Wal-Mart reaffirms ‘green’ initiatives

— Wal-Mart Stores Inc. reaffirmed Thursday that it is committed to reducing the environmental impact of its operations around the globe.

The occasion was the company’s Global Sustainability Milestone Meeting at company headquarters in Bentonville, an event that was carried live online as a webcast.

Mike Duke, president and chief executive officer, said that when the company launched a series of environmental initiatives in 2009, it was told that the effort would “really be complicated” and that getting others, including suppliers, to agree on the goals would be difficult.

“I’m glad we did it. And it did take a lot of work,” he said. “This is a worldwide effort that Wal-Mart is embarking on.”

Among the company’s stated goals is to ultimately produce zero waste in its operations.

“We’ve made amazing progress on that,” Duke said. “But we still have a long ways to go.”

In the long term, he said, customers will expect products to be grown or produced in an environmentally responsible way, and that it will take all of the company’s merchants and other operations “to achieve these audacious goals.”
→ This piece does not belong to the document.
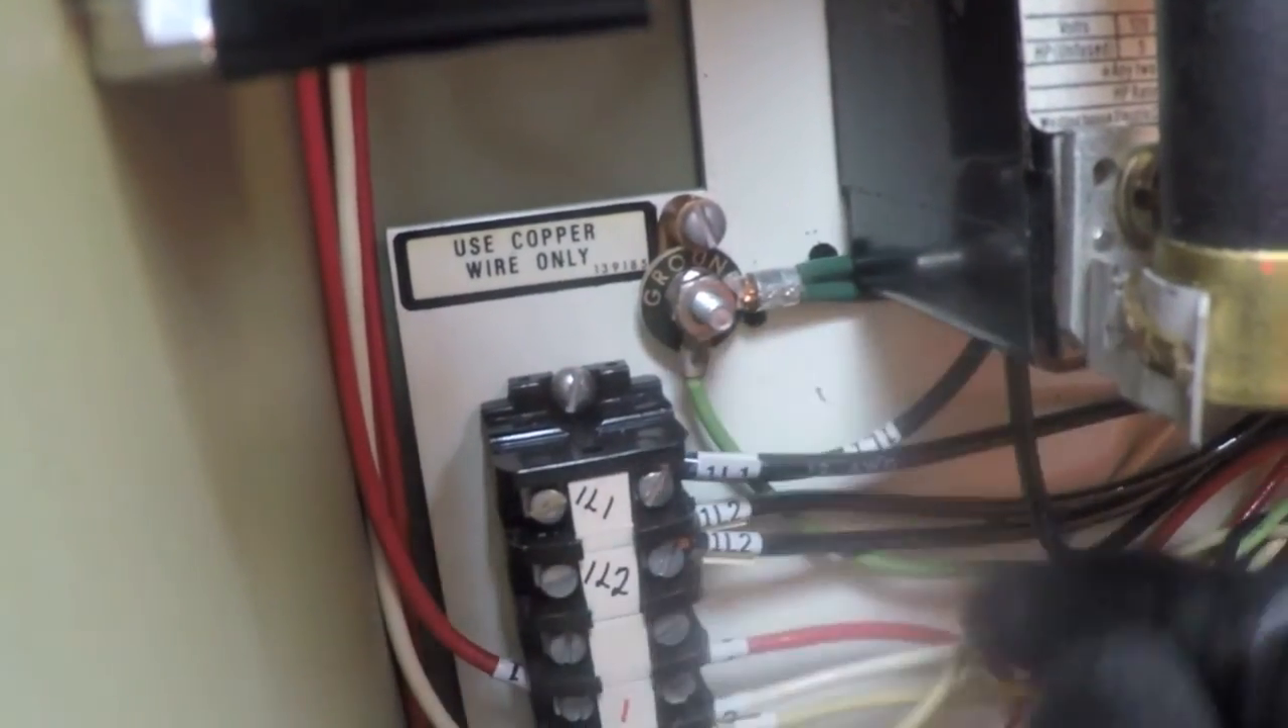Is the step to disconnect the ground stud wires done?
No.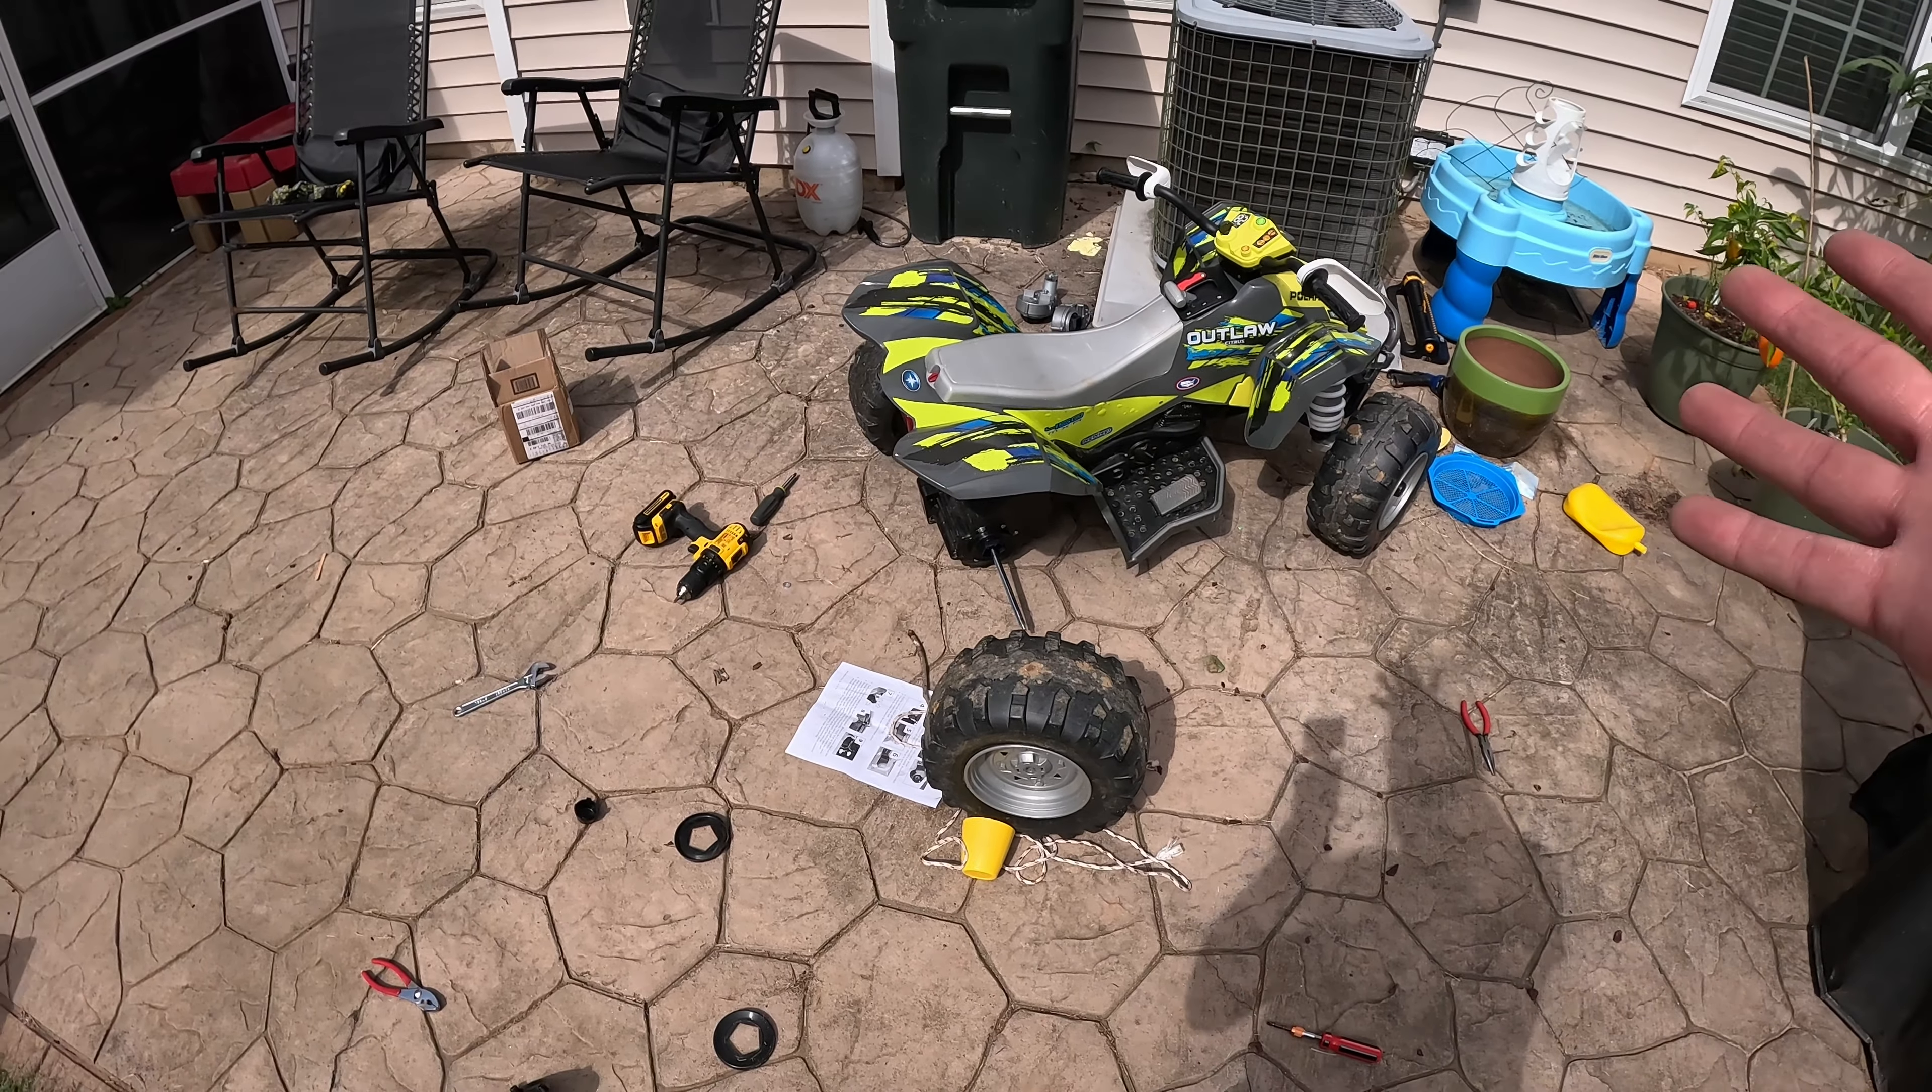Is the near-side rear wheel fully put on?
No.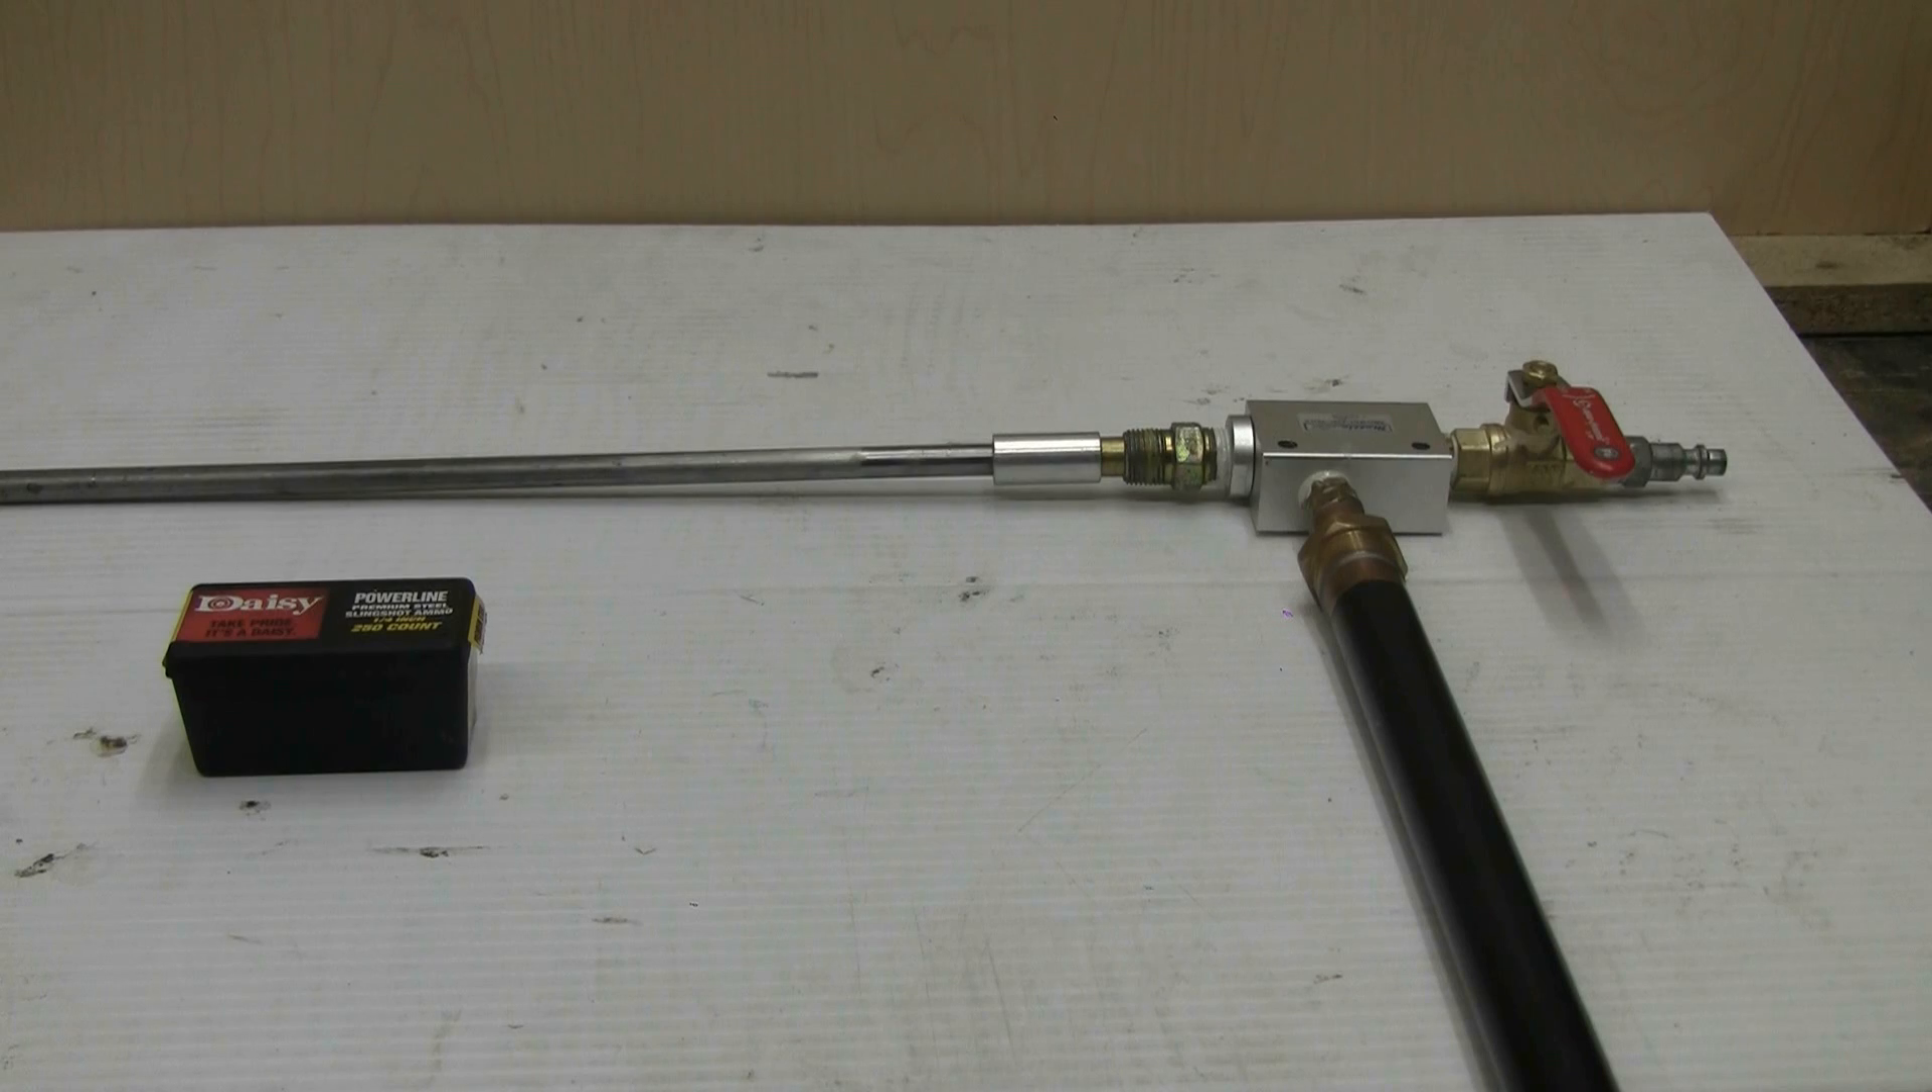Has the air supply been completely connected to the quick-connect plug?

Michelle Harvey, senior project manager for retail for the Environmental Defense Fund, an advocacy group, said Wal-Mart’s message to its own buyers and to suppliers “sets a new level of expectations.”

“What’s really encouraging to us is that sustainability is now a part of the evaluation of the merchants, part of their job performance,” said Harvey, who is based in Bentonville.

Wal-Mart’s environmental initiatives launched in 2005 and 2006 under former Chief Executive Lee Scott initially generated a lot of energy, she said. When Duke took over, she said, “cheerleading” wasn’t his style and some in the rank-and-file at Wal-Mart questioned whether sustainability was still a priority.

“This tells merchants, we don’t want to go backward,” she said. “We’re really very excited about the direction things have been going since the first of the year.”

Leslie Dach, Wal-Mart executive vice president for corporate affairs, said the company realized early on in its sustainability push that it didn’t have all the answers, so it partnered with nongovernmental organizations to share knowledge and “give us a little push.”

“They’ve held our feet to the fire,” he said.

Among those organizations was the World Wildlife Fund, a conservation organization. Carter Roberts, president and chief executive of the organization, said during the webcast that the organization’s role “has changed dramatically from when I started in this field.”

Initially, he said, the focus was on issues such as saving polar bears. But local action only goes so far when global forces are at work, he said, and if you don’t engage business, you won’t succeed in the long run.

“We have seen the limits of government in solving these problems,” he said.

Key issues for his organization, he said, are climate change and resource scarcity, and the impact that has on business and consumers.

“Feeding the people without destroying the planet is probably our biggest challenge,” he said.

Doug McMillon, president and chief executive of Wal-Mart International, said that on a recent visit to the company’s operations in Brazil, he was reminded of the company’s broad reach.

A school the company helped fund taught students about business and has seen a 65 percent increase in participation since 2010. Eighty percent of students in the programs get jobs, many of whom were from impoverished homes and “didn’t have a chance,” he said.

The company, he said, has established 246 recycling stations which employ more than 1,000 people.

Camille Valverde, sustainability director for Wal-Mart Brazil, said 17 percent of the Amazon region has been deforested, and that clear-cutting to raise cattle is the reason for 60 percent of the clearing. Wal-Mart Brazil, she said, asks beef suppliers to trace the product back to the farm, an effort to avoid encouraging further deforestation.

Wal-Mart’s stock closed Thursday at $75.14, up $1.07, or 1.4 percent. It has traded between $49.94 and $75.24 in the past year.